Social Bias Evaluation for Large Language Models Requires Prompt Variations
Rem Hida, Masahiro Kaneko, Naoaki Okazaki
TL;DR
This work demonstrates that social-bias evaluation for large language models is highly sensitive to how prompts are framed, including task instructions, few-shot examples, and debias-prompts. By systematically varying prompts across zero-shot, few-shot, and debias-prompt configurations on 12 models using the BBQ dataset, the authors show that model rankings and debiasing outcomes can fluctuate significantly with prompt format, revealing tradeoffs between task performance and bias. They also show that instance ambiguity contributes to sensitivity and that few-shot prompting can mitigate some but not all of these effects.
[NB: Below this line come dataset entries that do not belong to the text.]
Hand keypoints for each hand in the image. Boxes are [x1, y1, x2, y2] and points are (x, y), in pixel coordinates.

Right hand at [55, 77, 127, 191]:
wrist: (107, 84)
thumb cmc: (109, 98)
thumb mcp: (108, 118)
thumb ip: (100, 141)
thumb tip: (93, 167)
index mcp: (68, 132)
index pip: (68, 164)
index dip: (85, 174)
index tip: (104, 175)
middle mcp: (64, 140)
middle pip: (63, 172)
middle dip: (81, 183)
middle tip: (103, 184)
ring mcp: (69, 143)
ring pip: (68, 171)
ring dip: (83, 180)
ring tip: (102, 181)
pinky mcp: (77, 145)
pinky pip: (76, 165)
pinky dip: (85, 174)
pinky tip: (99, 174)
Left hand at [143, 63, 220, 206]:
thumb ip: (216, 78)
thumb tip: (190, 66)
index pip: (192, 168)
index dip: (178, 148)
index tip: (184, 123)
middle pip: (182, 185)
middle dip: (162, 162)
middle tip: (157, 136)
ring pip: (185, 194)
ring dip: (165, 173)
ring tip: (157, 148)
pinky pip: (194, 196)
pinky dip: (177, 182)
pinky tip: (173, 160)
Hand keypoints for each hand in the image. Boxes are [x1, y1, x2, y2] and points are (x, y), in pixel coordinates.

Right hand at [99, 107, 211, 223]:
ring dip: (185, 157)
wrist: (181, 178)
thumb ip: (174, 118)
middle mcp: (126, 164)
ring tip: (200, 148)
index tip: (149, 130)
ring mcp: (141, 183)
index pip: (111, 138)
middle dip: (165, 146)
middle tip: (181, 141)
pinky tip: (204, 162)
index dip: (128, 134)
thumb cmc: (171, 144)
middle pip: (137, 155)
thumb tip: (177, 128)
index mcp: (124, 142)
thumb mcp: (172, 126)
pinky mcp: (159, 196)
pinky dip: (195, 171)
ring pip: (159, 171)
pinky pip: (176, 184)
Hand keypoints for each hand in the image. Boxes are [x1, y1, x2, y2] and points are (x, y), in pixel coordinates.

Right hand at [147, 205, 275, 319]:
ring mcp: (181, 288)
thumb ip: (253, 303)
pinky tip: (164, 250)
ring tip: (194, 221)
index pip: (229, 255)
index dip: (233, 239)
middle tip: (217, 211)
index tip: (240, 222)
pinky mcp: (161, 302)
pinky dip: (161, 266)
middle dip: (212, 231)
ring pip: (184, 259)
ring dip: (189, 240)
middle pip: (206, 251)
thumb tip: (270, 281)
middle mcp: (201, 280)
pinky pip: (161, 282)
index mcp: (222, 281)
The findings argue for adopting diverse prompt variations in bias evaluation to obtain robust, comparative assessments and to better understand the limits of debiasing methods in real-world use. This has practical impact for researchers and developers aiming to reliably audit and compare LLMs across tasks and domains.
Abstract
Warning: This paper contains examples of stereotypes and biases. Large Language Models (LLMs) exhibit considerable social biases, and various studies have tried to evaluate and mitigate these biases accurately. Previous studies use downstream tasks as prompts to examine the degree of social biases for evaluation and mitigation. While LLMs' output highly depends on prompts, previous studies evaluating and mitigating bias have often relied on a limited variety of prompts. In this paper, we investigate the sensitivity of LLMs when changing prompt variations (task instruction and prompt, few-shot examples, debias-prompt) by analyzing task performance and social bias of LLMs. Our experimental results reveal that LLMs are highly sensitive to prompts to the extent that the ranking of LLMs fluctuates when comparing models for task performance and social bias. Additionally, we show that LLMs have tradeoffs between performance and social bias caused by the prompts. Less bias from prompt setting may result in reduced performance. Moreover, the ambiguity of instances is one of the reasons for this sensitivity to prompts in advanced LLMs, leading to various outputs. We recommend using diverse prompts, as in this study, to compare the effects of prompts on social bias in LLMs.